The second consequence is far more subtle and far more poignant. The particular architecture of conspiracy theories has significant consequences for the governance of democratic societies. We are confronted here by a social form that is safe-guarded by our most prized liberal values—the rights to free speech and free association—but their very structure also works to undermine those same values. Conspiracy theories cut short the exchange of critical values that become is the hallmark of the public sphere. They are thus parasitic on the very institutions that protect them, and through their self-perpetuation, they operate as a continuously expanding tumor, a cancer that cannot be easily cut from the body politic.

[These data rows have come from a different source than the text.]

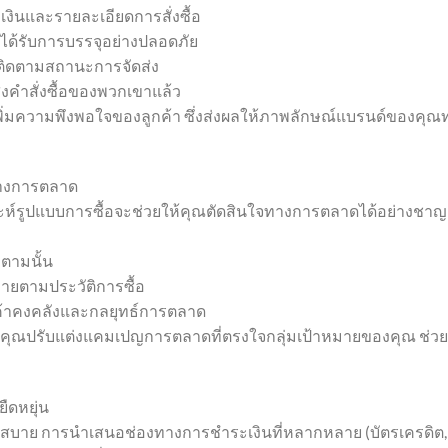
งินและรายละเอียดการสั่งซื้อ
์ได้รับการบรรจุอย่างปลอดภัย
ะติดตามสถานะการจัดส่ง
ส่งคำสั่งซื้อของพวกเขาแล้ว
ะเพิ่มความพึงพอใจของลูกค้า ซึ่งส่งผลให้ภาพลักษณ์แบรนด์ของคุณ
กทางการตลาด
เคราะห์รูปแบบการซื้อจะช่วยให้คุณตัดสินใจทางการตลาดได้อย่างชาญ
ญตามนั้น
มายตามประวัติการซื้อ
ค้าคงคลังและกลยุทธ์การตลาด
ยให้คุณปรับแต่งแคมเปญการตลาดที่ตรงใจกลุ่มเป้าหมายของคุณ ช่วย
ืดหยุ่น
สบาย การนำเสนอช่องทางการชำระเงินที่หลากหลาย (บัตรเครดิต,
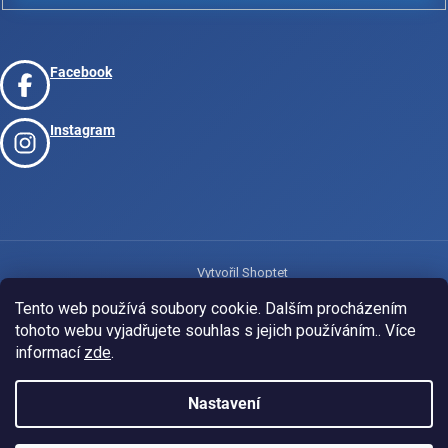
Facebook
Instagram
Vytvořil Shoptet
Tento web používá soubory cookie. Dalším procházením
tohoto webu vyjadřujete souhlas s jejich používáním.. Více
Copyright 2026
www.josport.cz
. Všechna práva vyhrazena.
informací
zde
.
Nastavení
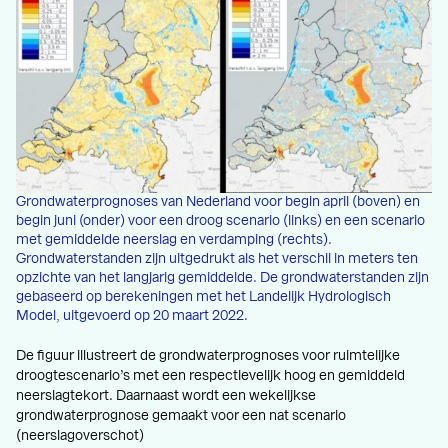
Grondwaterprognoses van Nederland voor begin april (boven) en
begin juni (onder) voor een droog scenario (links) en een scenario
met gemiddelde neerslag en verdamping (rechts).
Grondwaterstanden zijn uitgedrukt als het verschil in meters ten
opzichte van het langjarig gemiddelde. De grondwaterstanden zijn
gebaseerd op berekeningen met het Landelijk Hydrologisch
Model, uitgevoerd op 20 maart 2022.
De figuur illustreert de grondwaterprognoses voor ruimtelijke
droogtescenario’s met een respectievelijk hoog en gemiddeld
neerslagtekort. Daarnaast wordt een wekelijkse
grondwaterprognose gemaakt voor een nat scenario
(neerslagoverschot)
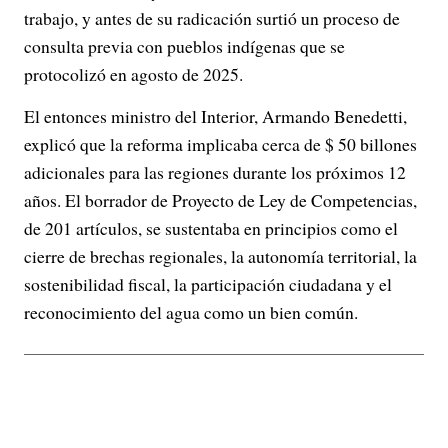
trabajo, y antes de su radicación surtió un proceso de
consulta previa con pueblos indígenas que se
protocolizó en agosto de 2025.
El entonces ministro del Interior, Armando Benedetti,
explicó que la reforma implicaba cerca de $ 50 billones
adicionales para las regiones durante los próximos 12
años. El borrador de Proyecto de Ley de Competencias,
de 201 artículos, se sustentaba en principios como el
cierre de brechas regionales, la autonomía territorial, la
sostenibilidad fiscal, la participación ciudadana y el
reconocimiento del agua como un bien común.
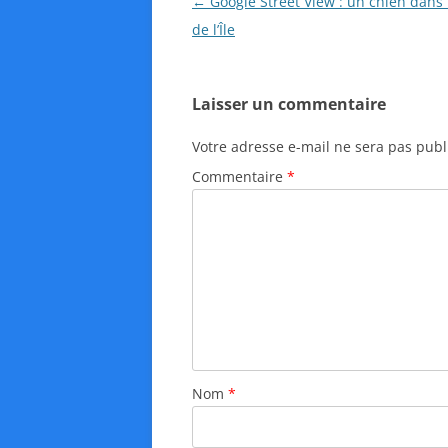
N
←
Google Street View : un chien dans 
a
de l’Île
v
i
Laisser un commentaire
g
a
Votre adresse e-mail ne sera pas publ
t
Commentaire
*
i
o
n
d
e
s
a
r
Nom
*
t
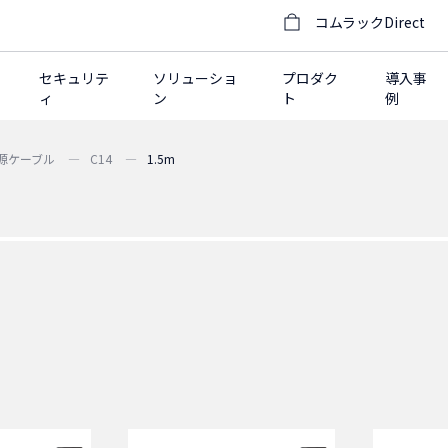
コムラックDirect
セキュリテ
ソリューショ
プロダク
導入事
ィ
ン
ト
例
電源ケーブル
C14
1.5m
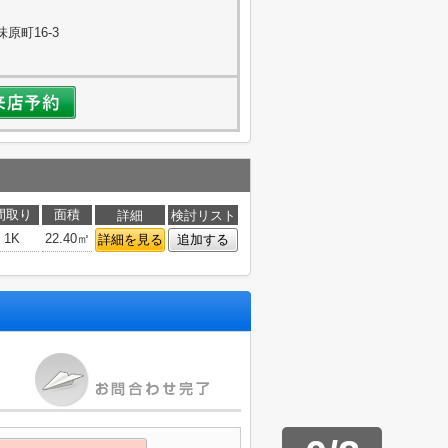
原町16-3
間取り
面積
詳細
検討リスト
1K
22.40㎡
詳細を見る
追加する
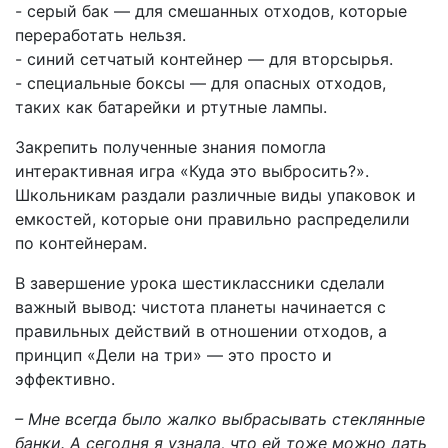
- серый бак — для смешанных отходов, которые
переработать нельзя.
- синий сетчатый контейнер — для вторсырья.
- специальные боксы — для опасных отходов,
таких как батарейки и ртутные лампы.
Закрепить полученные знания помогла
интерактивная игра «Куда это выбросить?».
Школьникам раздали различные виды упаковок и
емкостей, которые они правильно распределили
по контейнерам.
В завершение урока шестиклассники сделали
важный вывод: чистота планеты начинается с
правильных действий в отношении отходов, а
принцип «Дели на три» — это просто и
эффективно.
– Мне всегда было жалко выбрасывать стеклянные
банки. А сегодня я узнала, что ей тоже можно дать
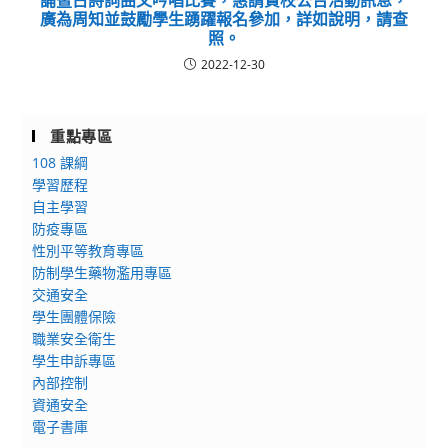
誦暨古詩詞曲文吟唱比賽，惠請貴校公告活動訊息，
廣為周知並鼓勵學生踴躍報名參加，詳如說明，請查
照。
2022-12-30
重點專區
108 課綱
學習歷程
自主學習
防疫專區
性別平等教育專區
防制學生藥物濫用專區
交通安全
學生團體保險
職業安全衛生
學生申訴專區
內部控制
資通安全
電子書庫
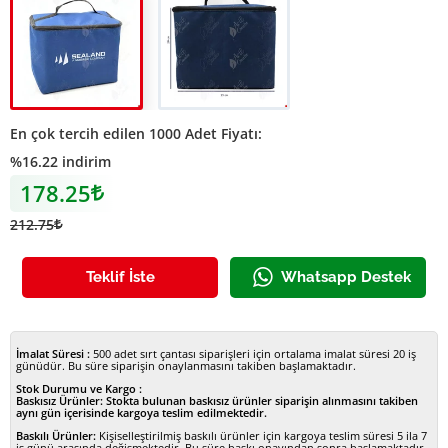
Promosyon Termos Çanta
Promosyon Termos Çanta
En çok tercih edilen 1000 Adet Fiyatı:
%16.22 indirim
178.25
Lira
212.75
Lira
Teklif İste
Whatsapp Destek
İmalat Süresi :
500 adet sırt çantası siparişleri için ortalama imalat süresi 20 iş
günüdür. Bu süre siparişin onaylanmasını takiben başlamaktadır.
Stok Durumu ve Kargo :
Baskısız Ürünler:
Stokta bulunan baskısız ürünler siparişin alınmasını takiben
aynı gün içerisinde kargoya teslim edilmektedir.
Baskılı Ürünler:
Kişiselleştirilmiş baskılı ürünler için kargoya teslim süresi 5 ila 7
iş günü arasında değişmektedir. Bu süre baskı onayından sonra başlamaktadır.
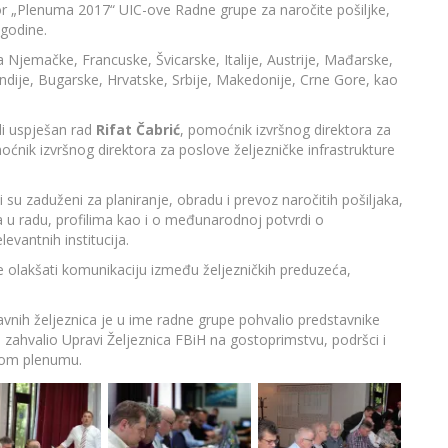
tor „Plenuma 2017“ UIC-ove Radne grupe za naročite pošiljke,
 godine.
 Njemačke, Francuske, Švicarske, Italije, Austrije, Mađarske,
ndije, Bugarske, Hrvatske, Srbije, Makedonije, Crne Gore, kao
eli uspješan rad
Rifat Čabrić
, pomoćnik izvršnog direktora za
oćnik izvršnog direktora za poslove željezničke infrastrukture
i su zaduženi za planiranje, obradu i prevoz naročitih pošiljaka,
a u radu, profilima kao i o međunarodnoj potvrdi o
evantnih institucija.
e olakšati komunikaciju između željezničkih preduzeća,
žavnih željeznica je u ime radne grupe pohvalio predstavnike
 zahvalio Upravi Željeznica FBiH na gostoprimstvu, podršci i
nom plenumu.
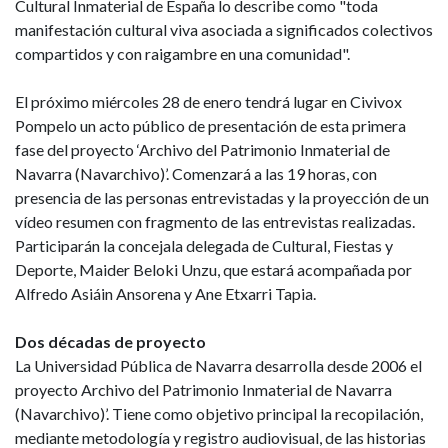
Cultural Inmaterial de España lo describe como "toda
manifestación cultural viva asociada a significados colectivos
compartidos y con raigambre en una comunidad".
El próximo miércoles 28 de enero tendrá lugar en Civivox
Pompelo un acto público de presentación de esta primera
fase del proyecto ‘Archivo del Patrimonio Inmaterial de
Navarra (Navarchivo)’. Comenzará a las 19 horas, con
presencia de las personas entrevistadas y la proyección de un
vídeo resumen con fragmento de las entrevistas realizadas.
Participarán la concejala delegada de Cultural, Fiestas y
Deporte, Maider Beloki Unzu, que estará acompañada por
Alfredo Asiáin Ansorena y Ane Etxarri Tapia.
Dos décadas de proyecto
La Universidad Pública de Navarra desarrolla desde 2006 el
proyecto Archivo del Patrimonio Inmaterial de Navarra
(Navarchivo)’. Tiene como objetivo principal la recopilación,
mediante metodología y registro audiovisual, de las historias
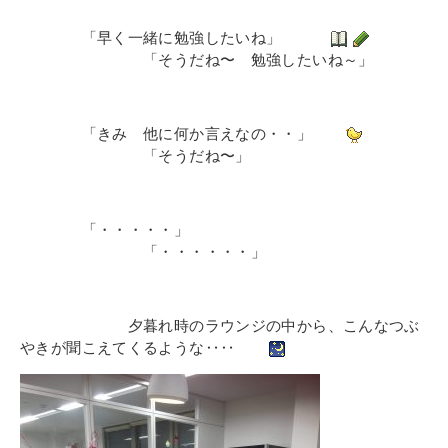
その他
個人情報の取り扱いについて
「早く一緒に勉強したいね」
「そうだね〜 勉強したいね～」
「きみ 他に何か言えなの・・」
「そうだね〜」
1号館総合受付：〒194-0022 東京都町田市森野1-7-8
「・・・・・」
TEL：042-729-1026 (平日8時30分〜17時30分)
「・・・・・・」
夕暮れ時のラウンジの中から、こんなつぶ
やきが聞こえてくるような‥‥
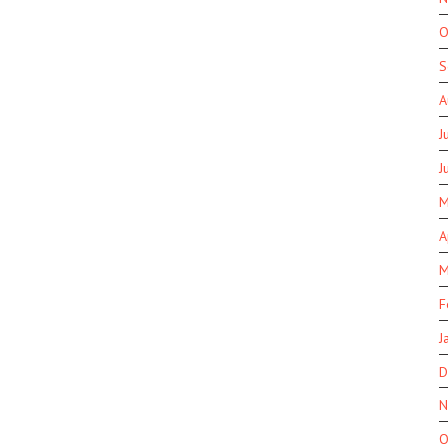
O
S
A
J
J
M
A
M
F
J
D
N
O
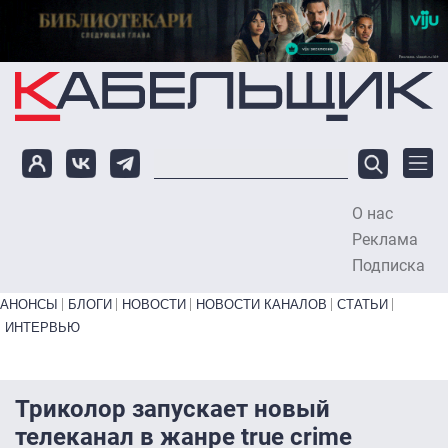
Перейти к основному содержанию
О нас
To
Реклама
Подписка
Primary links bottom
АНОНСЫ
БЛОГИ
НОВОСТИ
НОВОСТИ КАНАЛОВ
СТАТЬИ
ИНТЕРВЬЮ
Триколор запускает новый
телеканал в жанре true crime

The insulation of conspiracy theories from critical reflection is all the more apparent when one considers the extremes that some thinkers go to combat these theories. Cass Sunstein endorses the view that “government should engage in cognitive infiltration of the groups that produce conspiracy theories.” He argues that allowing conspiracy theories to fester is unacceptable and that state intervention is necessary. He quotes Philip Zelikow, the executive director of the 9/11 Comission: “The hardcore conspiracy theorists are totally committed. They'd have to repudiate much of their life identity in order not to accept some of that stuff. That's not our worry. Our worry is when things become infectious...this stuff can be deeply corrosive to public understanding.” This is an insufficient response for Sunstein, as it both takes the hardcore contingent as a given and fails to recognize that the same contingent might be the most dangerous. He thus raises the possibility of government agents, acting anonymously, entering online social networks or attending organization meetings in an attempt to present diverse points of view. In short, their role would be to undermine the self-perpetuating nature of conspiracy theories. He argues that if these agents identified themselves as government agents, they would not likely gain traction in conspiracy theory circles.

Such an approach is a sharp blow to our liberal sensibilities. Government intervention that aims to alter political speech is a risky road to take. Yet the epistemological structure of conspiracy theories leaves little space for remedies typically found within liberal democratic spheres. These theories are weeds which thrive in the fertile soil of our most basic liberties.